::: PAGE TEXT :::

The Canadian-born Cronyn, whose career on Broadway and in Hollywood spanned more than six decades, may be best known among moviegoers for his role in the 1980s films "Cocoon" and "Cocoon 2: The Return."
Cronyn studied pre-law at McGill University in Montreal before switching to acting.
He made his film debut in Alfred Hitchcock's "Shadow of a Doubt" in 1943 and went on to appear in such films as Hitchcock's "Lifeboat" in 1944, "The Postman Always Rings Twice" in 1946, "12 Angry Men" in 1957 and "Cleopatra" in 1963. He also was a screenwriter, with Hitchcock's "Rope" and "Under Capricorn" to his credit.

:::

PROBLEMS TO WORK ON ->
1. Answer these from the passage on Cronyn's career:
(a) At which university did Cronyn study pre-law?
(b) In which film and year did he make his film debut?
(c) Which two Hitchcock films does he have screenwriting credit for?
2. Write the next few sentences of the passage on Cronyn's career, picking up after its final sentence.

::: EXCERPTED DATA :::

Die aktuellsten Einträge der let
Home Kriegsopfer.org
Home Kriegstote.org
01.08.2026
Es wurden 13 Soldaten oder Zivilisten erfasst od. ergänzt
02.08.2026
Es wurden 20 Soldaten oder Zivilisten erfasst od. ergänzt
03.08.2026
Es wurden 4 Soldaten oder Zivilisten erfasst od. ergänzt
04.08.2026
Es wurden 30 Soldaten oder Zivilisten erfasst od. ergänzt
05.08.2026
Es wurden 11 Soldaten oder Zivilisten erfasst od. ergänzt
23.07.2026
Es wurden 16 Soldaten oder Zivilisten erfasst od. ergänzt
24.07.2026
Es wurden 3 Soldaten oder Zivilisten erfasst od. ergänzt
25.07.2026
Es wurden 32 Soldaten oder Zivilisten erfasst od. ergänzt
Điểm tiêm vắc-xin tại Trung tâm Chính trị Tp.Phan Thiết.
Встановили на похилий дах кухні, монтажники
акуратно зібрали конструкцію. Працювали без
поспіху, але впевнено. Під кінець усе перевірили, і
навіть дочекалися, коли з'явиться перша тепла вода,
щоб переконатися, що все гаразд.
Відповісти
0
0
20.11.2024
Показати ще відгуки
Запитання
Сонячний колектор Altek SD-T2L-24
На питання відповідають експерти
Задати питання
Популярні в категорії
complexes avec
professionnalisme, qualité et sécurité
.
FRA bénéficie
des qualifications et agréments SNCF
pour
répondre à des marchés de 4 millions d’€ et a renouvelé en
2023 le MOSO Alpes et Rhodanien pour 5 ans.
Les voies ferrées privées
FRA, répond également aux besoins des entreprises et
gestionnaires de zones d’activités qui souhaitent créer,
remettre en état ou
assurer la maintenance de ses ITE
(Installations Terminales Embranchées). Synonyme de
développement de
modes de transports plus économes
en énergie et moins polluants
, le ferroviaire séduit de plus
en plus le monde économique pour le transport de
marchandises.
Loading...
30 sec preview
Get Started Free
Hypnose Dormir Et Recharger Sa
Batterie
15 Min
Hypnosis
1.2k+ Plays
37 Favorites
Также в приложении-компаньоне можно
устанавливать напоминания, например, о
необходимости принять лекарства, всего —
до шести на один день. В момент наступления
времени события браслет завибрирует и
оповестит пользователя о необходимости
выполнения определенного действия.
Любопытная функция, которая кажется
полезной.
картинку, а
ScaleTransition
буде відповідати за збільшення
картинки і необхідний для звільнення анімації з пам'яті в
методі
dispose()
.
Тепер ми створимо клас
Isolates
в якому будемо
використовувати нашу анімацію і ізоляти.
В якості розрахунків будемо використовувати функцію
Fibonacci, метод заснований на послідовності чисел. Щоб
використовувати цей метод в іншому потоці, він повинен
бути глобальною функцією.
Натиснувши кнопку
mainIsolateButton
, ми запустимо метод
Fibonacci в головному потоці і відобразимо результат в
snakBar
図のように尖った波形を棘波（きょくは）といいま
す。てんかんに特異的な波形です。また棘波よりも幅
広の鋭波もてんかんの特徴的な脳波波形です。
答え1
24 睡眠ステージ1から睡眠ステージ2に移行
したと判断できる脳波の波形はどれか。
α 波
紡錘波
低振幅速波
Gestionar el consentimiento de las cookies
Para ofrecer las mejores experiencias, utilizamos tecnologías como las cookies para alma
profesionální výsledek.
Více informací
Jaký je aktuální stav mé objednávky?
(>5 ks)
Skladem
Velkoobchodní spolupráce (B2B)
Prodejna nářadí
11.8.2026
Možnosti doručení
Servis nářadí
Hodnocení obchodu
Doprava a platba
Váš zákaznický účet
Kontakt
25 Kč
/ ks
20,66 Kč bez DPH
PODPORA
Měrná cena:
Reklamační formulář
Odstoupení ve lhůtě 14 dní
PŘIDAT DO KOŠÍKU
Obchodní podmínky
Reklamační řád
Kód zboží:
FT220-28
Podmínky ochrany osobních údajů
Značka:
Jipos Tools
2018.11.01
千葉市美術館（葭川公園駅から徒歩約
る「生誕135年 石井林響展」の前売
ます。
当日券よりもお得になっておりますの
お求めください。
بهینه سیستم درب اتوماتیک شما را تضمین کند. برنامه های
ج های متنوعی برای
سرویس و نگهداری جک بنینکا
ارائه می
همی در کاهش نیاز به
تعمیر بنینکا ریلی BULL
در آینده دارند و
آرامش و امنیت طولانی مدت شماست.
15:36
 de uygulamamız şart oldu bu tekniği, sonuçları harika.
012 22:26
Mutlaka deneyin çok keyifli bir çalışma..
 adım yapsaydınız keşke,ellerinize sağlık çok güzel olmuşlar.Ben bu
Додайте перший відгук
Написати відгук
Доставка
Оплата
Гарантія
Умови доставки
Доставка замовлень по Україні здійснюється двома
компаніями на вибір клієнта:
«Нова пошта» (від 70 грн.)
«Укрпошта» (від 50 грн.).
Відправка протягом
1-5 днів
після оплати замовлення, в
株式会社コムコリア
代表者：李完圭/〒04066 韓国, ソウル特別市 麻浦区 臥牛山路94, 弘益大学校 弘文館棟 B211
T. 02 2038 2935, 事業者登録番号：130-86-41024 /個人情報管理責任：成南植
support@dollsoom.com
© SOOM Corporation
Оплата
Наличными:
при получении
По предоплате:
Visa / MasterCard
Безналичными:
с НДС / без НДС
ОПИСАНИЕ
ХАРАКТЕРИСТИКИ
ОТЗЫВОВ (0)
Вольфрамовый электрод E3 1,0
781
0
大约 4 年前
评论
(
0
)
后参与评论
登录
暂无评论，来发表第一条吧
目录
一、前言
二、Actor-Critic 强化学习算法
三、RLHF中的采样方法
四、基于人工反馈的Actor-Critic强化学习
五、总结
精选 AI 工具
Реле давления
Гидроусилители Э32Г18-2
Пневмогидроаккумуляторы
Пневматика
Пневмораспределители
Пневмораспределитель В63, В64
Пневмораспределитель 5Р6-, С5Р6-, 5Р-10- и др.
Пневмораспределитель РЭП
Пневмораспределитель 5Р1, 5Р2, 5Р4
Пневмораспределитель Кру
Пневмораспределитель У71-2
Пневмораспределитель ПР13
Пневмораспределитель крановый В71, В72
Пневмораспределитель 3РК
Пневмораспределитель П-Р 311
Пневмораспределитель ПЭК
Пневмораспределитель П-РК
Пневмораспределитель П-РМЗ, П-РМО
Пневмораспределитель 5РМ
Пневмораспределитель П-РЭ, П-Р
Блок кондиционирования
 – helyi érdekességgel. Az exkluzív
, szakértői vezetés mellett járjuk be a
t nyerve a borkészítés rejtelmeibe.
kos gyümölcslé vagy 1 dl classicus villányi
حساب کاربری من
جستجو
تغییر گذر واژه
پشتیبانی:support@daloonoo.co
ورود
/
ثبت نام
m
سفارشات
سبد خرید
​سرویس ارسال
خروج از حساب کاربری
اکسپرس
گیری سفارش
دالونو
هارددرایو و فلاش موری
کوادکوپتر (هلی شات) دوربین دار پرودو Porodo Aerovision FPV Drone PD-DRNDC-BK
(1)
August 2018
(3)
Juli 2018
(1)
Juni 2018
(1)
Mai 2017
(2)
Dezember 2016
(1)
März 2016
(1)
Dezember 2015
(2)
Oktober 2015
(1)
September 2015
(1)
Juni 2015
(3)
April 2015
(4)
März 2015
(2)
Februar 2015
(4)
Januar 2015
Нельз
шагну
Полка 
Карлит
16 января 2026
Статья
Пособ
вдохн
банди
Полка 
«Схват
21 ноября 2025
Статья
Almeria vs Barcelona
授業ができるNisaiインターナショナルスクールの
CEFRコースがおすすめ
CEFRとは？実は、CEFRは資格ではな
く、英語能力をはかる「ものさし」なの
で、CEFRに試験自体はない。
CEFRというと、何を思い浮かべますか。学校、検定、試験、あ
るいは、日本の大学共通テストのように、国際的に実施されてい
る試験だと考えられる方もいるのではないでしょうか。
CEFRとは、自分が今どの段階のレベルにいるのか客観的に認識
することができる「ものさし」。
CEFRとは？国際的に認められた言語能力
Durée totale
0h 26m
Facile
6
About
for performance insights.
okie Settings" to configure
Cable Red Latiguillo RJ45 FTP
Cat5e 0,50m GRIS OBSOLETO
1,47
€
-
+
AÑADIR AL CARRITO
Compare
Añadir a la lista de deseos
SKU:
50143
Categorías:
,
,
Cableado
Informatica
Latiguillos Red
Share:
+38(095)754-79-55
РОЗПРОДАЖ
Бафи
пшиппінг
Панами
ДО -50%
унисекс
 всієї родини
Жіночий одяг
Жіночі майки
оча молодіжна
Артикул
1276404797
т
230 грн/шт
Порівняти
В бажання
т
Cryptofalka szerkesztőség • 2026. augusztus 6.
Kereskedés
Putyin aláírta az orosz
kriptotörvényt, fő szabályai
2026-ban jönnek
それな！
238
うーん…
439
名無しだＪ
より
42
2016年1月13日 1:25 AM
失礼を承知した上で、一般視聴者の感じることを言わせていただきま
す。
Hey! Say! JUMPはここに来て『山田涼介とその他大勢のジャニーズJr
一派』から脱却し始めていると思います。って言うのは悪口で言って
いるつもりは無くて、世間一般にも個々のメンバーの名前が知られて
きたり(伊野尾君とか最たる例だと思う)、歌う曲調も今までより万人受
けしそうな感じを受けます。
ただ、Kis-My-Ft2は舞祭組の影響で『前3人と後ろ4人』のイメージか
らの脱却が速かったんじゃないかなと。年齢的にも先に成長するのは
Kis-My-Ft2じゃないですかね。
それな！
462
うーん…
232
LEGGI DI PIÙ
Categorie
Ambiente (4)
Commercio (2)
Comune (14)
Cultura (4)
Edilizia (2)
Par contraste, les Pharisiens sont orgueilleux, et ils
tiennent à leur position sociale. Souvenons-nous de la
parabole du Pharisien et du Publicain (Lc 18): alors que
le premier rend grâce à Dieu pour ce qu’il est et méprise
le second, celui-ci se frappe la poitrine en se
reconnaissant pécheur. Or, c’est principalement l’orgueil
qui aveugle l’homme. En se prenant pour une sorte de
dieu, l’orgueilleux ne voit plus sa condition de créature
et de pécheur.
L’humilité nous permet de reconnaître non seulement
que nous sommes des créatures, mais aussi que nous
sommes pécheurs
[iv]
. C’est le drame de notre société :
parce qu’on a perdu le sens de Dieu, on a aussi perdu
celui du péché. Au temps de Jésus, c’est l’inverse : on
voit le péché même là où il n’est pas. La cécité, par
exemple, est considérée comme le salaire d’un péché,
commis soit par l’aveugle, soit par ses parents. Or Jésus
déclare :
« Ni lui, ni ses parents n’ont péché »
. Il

:::

RESULTS ->
1.
(a) McGill University in Montreal
(b) Alfred Hitchcock's "Shadow of a Doubt," in 1943
(c) "Rope" and "Under Capricorn"

2.
He married Tandy in 1942, and they remained together until her death in 1994. They appeared on stage in "The Gin Game," "The Fourposter" and "Foxfire," on screen in "The Seventh Cross," "Cocoon" and "Batteries Not Included."
Cronyn won a Tony Award in 1964 for his portrayal of Polonius in "Hamlet." Together Cronyn and Tandy won a Tony Award for special lifetime theatrical achievement in 1994.
Cronyn wrote a memoir, "A Terrible Liar," published in 1991. He married Susan Cooper, an author, in 1996.